Source material
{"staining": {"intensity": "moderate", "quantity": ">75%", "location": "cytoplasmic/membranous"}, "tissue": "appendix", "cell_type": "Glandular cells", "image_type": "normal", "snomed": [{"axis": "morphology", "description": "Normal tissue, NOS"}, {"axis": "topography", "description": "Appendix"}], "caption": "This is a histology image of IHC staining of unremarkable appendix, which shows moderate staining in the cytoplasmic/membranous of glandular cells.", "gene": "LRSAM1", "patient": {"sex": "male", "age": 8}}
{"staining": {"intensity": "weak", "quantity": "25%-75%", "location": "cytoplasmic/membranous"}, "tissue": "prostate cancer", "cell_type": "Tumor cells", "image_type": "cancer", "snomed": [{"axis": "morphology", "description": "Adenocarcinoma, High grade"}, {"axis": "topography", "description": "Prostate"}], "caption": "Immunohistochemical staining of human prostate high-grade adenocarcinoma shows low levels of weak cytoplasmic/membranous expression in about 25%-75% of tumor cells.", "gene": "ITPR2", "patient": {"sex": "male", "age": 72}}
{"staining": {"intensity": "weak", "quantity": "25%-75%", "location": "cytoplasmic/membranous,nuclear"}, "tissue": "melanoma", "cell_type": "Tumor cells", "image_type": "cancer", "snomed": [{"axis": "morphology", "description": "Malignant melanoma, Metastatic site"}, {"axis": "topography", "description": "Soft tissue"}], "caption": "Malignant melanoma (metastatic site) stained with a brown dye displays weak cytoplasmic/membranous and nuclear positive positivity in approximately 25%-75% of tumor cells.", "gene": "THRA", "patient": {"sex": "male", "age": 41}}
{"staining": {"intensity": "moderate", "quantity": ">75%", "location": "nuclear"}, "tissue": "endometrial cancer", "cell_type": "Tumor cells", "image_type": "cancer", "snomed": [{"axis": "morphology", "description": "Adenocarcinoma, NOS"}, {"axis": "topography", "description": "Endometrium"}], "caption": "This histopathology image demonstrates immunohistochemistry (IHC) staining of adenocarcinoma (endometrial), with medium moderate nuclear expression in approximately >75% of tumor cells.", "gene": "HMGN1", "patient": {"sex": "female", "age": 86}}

Problem to work on
Only the lines from the one containing "melanoma (metastatic site)" through the last line of the material should be returned, each one exactly as written.

Solution to this exercise
{"staining": {"intensity": "weak", "quantity": "25%-75%", "location": "cytoplasmic/membranous,nuclear"}, "tissue": "melanoma", "cell_type": "Tumor cells", "image_type": "cancer", "snomed": [{"axis": "morphology", "description": "Malignant melanoma, Metastatic site"}, {"axis": "topography", "description": "Soft tissue"}], "caption": "Malignant melanoma (metastatic site) stained with a brown dye displays weak cytoplasmic/membranous and nuclear positive positivity in approximately 25%-75% of tumor cells.", "gene": "THRA", "patient": {"sex": "male", "age": 41}}
{"staining": {"intensity": "moderate", "quantity": ">75%", "location": "nuclear"}, "tissue": "endometrial cancer", "cell_type": "Tumor cells", "image_type": "cancer", "snomed": [{"axis": "morphology", "description": "Adenocarcinoma, NOS"}, {"axis": "topography", "description": "Endometrium"}], "caption": "This histopathology image demonstrates immunohistochemistry (IHC) staining of adenocarcinoma (endometrial), with medium moderate nuclear expression in approximately >75% of tumor cells.", "gene": "HMGN1", "patient": {"sex": "female", "age": 86}}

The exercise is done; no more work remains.